Enhanced physical activity is one of the most effective means of improving the life of affected patients. Researchers tried to answer how enhanced physical activity helps in this regards?
They found following answer to that:
Exercise training-induce vascular adaptations to ischemic muscle. Vascular remodeling assumes an important means for improved oxygen exchange and blood flow delivery. Relevant exercise-induced signals stimulate angiogenesis, within the active muscle (e.g. hypoxia), and arteriogenesis (enlargement of pre-existing vessels via increased shear stress) to increase oxygen exchange and blood flow capacity, respectively.
This above statement is supported by following evidences from pre-clinical studies:
1. There is increase in collateral blood flow over time as the exercise progresses.
2. This is accompanied by significant enlargement of isolated collateral vessels.
3. Increased production of angiogenic growth factors (e.g. VEGF, FGF-2) is seen.

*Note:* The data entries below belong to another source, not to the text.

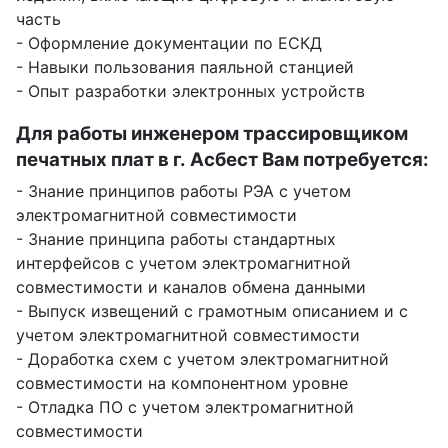
часть
- Оформление документации по ЕСКД
- Навыки пользования паяльной станцией
- Опыт разработки электронных устройств
Для работы инженером трассировщиком
печатных плат в г. Асбест Вам потребуется:
- Знание принципов работы РЭА с учетом
электромагнитной совместимости
- Знание принципа работы стандартных
интерфейсов с учетом электромагнитной
совместимости и каналов обмена данными
- Выпуск извещений с грамотным описанием и с
учетом электромагнитной совместимости
- Доработка схем с учетом электромагнитной
совместимости на компонентном уровне
- Отладка ПО с учетом электромагнитной
совместимости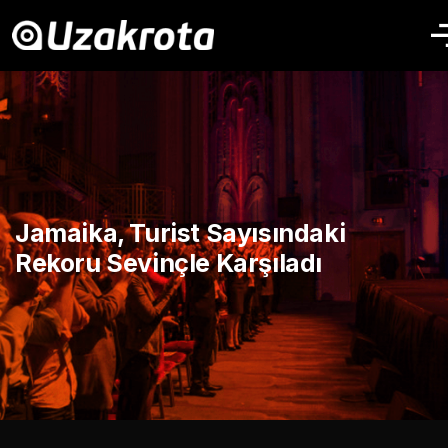
Jamaika, Turist Sayısındaki
Rekoru Sevinçle Karşıladı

Thus, enhanced physical activity can be an effective means of enlarging the structure and function of the collateral circuit.
However findings illustrate clear distinctions between the processes influencing angiogenesis and arteriogenesis. Further, sympathetic modulation of the collateral circuit does not eliminate the increase in collateral circuit conductance induced by exercise training. These findings indicate that structural enlargement of the collateral vessels is essential to realize the increase in collateral-dependent blood flow capacity caused by exercise training. This raises the potential that meaningful vascular remodeling can occur in patients with intermittent claudication who actively participate in exercise training.
Yang HT et al; J Physiol Pharmacol. 2008 Dec;59 Suppl 7:57-70.